Reisen mit religiöser Motivation bergen von Zeit zu Zeit auch Gefahren, beispielsweise wenn Touristen aufgrund ihres Glaubens verfolgt und angegriffen werden. Welches Buchungsverhalten stellen Sie denn fest, wenn Sie Reisen in kritische Regionen anbieten?
Neubarth: Bei der Buchung der Reise in eine Region, in der es gerade kriselt, gehen viele Urlauber davon aus, dass sich die Situation bis zum Reisezeitpunkt entspannt haben wird. Je näher dann der Reisetermin rückt, desto höher wird aber auch der Druck von außen. Irgendwann fragen Angehörige und Freunde nach, ob man sich bei Reisen in diese Region überhaupt sicher fühlen kann. Erst dann, meist etwa vier bis sechs Wochen vor Reisebeginn, wird recherchiert, ob eine Reisewarnung des Auswärtigen Amtes vorliegt oder ob in Nachbarländern Reisewarnungen vorliegen. Man liest plötzlich Zeitungsartikel über die Reiseregion, die man bis dahin nicht beachtet hat. Und dann kommt die Klippe, an der sich der Reisende fragt, ob er die Reise nun antreten soll oder nicht. Erst dann wird sich oftmals erst mit dem Kleingedruckten im Reisevertrag befasst.

Haben Sie in Ihrer Zeit in der Branche schon kritische Situationen erlebt, in denen es aus Glaubensgründen zu Angriffen auf Reisende kam?
Neubarth: Nein. In den 30 Jahren, in denen ich bislang in der Reisebranche tätig bin, habe ich noch nie einen Angriff auf eine Touristengruppe erlebt. Es klingt skurril, aber in Spanien war die Gefahr für Urlauber zeitweise sogar wesentlich höher als in Israel oder in Palästina, da sich die ETA hier gezielt Touristenziele ausgesucht hat, um Anschläge durchzuführen. So etwas ist in Israel und in Palästina noch nie vorgekommen.

Wie beurteilen Sie die momentane Lage in Ägypten und wie sehen Sie die touristische Zukunft des Landes?
Neubarth: Ich bin, nachdem ich auch immer wieder mit unseren ägyptischen Geschäftspartnern in Kontakt stehe, der Meinung, dass es ein Miteinander zwischen den von uns besuchten Stätten der koptischen Christen und den islamisch geprägten Menschen in Ägypten geben wird. Es ist nach wie vor möglich, in Kairo oder auch im Sinai einen Gottesdienst zu feiern. Ägypten tut vieles, um nach dem Umbruch wieder Ruhe zu vermitteln. Es werden wieder Nilkreuzfahrten nach Assuan angeboten, die zeitweise nicht mehr so gefragt waren, weil die Menschen in dieser Region eher als fundamentalistisch wahrgenommen werden. Ich gehe jedoch davon aus, dass sich die Situation zum Guten wenden wird.

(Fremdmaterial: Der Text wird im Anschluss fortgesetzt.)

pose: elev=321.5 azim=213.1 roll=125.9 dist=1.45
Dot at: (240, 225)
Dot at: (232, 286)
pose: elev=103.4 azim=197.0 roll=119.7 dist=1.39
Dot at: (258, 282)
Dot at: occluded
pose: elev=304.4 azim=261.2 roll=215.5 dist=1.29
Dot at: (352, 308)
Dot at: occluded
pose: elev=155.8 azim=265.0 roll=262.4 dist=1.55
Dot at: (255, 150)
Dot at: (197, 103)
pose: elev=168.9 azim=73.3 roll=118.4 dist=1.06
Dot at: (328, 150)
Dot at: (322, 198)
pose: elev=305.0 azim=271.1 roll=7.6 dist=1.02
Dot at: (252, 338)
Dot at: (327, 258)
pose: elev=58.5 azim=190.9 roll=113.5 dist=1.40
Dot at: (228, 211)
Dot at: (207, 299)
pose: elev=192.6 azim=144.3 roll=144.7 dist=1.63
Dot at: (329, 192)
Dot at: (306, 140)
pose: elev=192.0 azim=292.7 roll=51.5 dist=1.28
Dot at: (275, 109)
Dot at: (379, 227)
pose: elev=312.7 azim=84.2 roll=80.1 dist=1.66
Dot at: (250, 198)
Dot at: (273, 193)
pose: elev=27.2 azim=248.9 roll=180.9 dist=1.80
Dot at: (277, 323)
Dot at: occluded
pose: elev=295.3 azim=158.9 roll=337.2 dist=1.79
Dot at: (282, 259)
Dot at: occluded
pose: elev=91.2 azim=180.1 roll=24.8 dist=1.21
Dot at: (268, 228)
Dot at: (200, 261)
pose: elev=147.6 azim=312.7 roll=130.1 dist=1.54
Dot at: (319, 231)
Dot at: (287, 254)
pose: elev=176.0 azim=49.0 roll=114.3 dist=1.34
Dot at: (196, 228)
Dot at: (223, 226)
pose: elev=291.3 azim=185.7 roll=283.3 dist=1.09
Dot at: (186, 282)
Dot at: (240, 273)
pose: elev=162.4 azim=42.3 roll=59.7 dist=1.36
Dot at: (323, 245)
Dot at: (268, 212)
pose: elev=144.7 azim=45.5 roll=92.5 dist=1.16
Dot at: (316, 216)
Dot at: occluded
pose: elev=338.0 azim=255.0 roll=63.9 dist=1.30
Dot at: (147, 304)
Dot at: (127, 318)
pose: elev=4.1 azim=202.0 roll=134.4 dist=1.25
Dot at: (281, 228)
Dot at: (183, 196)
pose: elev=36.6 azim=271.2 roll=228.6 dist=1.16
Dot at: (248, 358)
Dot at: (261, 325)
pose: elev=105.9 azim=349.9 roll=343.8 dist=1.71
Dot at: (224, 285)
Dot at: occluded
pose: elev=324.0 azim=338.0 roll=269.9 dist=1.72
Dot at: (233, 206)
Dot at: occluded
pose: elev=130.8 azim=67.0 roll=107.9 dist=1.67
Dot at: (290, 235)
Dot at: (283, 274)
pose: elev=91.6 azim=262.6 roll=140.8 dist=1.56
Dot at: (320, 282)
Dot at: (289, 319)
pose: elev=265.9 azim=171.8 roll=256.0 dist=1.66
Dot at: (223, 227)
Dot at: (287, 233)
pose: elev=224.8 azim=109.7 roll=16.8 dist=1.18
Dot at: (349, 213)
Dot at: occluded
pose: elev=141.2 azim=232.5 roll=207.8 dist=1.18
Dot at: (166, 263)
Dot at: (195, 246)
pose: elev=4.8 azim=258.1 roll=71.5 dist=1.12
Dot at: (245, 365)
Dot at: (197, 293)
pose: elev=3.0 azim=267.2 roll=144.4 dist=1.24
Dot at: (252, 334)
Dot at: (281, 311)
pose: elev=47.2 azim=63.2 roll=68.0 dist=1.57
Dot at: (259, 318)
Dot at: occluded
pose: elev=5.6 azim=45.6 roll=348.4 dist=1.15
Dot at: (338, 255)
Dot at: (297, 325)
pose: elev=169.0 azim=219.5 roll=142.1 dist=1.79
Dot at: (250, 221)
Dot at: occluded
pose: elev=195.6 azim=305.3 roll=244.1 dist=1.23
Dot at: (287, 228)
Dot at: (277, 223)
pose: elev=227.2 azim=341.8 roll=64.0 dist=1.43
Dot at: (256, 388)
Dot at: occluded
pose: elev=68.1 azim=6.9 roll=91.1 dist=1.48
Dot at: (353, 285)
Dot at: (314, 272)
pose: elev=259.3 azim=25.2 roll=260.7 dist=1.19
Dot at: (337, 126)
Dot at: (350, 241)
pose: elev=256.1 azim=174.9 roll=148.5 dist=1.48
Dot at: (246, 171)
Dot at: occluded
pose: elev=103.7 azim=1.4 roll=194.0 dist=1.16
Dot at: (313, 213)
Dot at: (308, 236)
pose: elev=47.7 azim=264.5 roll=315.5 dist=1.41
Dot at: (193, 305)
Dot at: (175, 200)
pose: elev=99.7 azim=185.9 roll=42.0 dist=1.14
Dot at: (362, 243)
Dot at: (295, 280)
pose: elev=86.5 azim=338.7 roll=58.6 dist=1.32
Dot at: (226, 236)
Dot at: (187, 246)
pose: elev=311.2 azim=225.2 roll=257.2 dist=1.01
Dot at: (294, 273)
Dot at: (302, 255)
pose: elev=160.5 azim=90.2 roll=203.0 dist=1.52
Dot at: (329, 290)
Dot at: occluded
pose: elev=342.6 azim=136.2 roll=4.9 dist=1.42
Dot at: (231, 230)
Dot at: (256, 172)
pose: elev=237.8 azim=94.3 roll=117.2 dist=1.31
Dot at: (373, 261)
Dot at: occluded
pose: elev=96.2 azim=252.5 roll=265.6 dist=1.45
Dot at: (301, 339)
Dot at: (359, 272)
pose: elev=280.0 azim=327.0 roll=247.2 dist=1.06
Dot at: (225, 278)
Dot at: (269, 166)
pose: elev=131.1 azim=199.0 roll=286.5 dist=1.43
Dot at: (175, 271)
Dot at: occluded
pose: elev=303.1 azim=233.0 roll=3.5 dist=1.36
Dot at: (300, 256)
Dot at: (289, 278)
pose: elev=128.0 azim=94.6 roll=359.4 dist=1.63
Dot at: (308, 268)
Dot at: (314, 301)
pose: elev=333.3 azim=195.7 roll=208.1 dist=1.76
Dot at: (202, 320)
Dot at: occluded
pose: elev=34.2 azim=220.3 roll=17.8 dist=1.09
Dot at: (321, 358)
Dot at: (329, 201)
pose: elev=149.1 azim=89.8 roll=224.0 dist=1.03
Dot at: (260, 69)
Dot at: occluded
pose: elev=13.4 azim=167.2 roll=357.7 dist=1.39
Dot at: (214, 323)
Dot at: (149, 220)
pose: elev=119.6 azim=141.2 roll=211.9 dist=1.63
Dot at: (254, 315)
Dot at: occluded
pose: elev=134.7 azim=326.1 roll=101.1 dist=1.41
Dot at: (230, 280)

Ist Südamerika ein Thema für eine Pilgerreise?
Neubarth: Nur bedingt, denn Südamerika ist für Gläubige keine klassische Reiseregion, die losgelöst von anderen Reiseanlässen gesehen werden kann. Normalerweise reist jeder Mensch auch aus finanziellen Gründen ein- oder höchstens zweimal im Leben nach Südamerika. Dort wird dann jedoch niemand ausschließlich aus Glaubensgründen hinfahren und die berühmtesten touristischen Sehenswürdigkeiten dann links liegen lassen. Guadalupe in Mexiko mag hier vielleicht das große Ausnahmeziel sein, das bei einigen Gruppen einmal im Leben ein Muss ist. Doch dies ist wie gesagt eher die Ausnahme.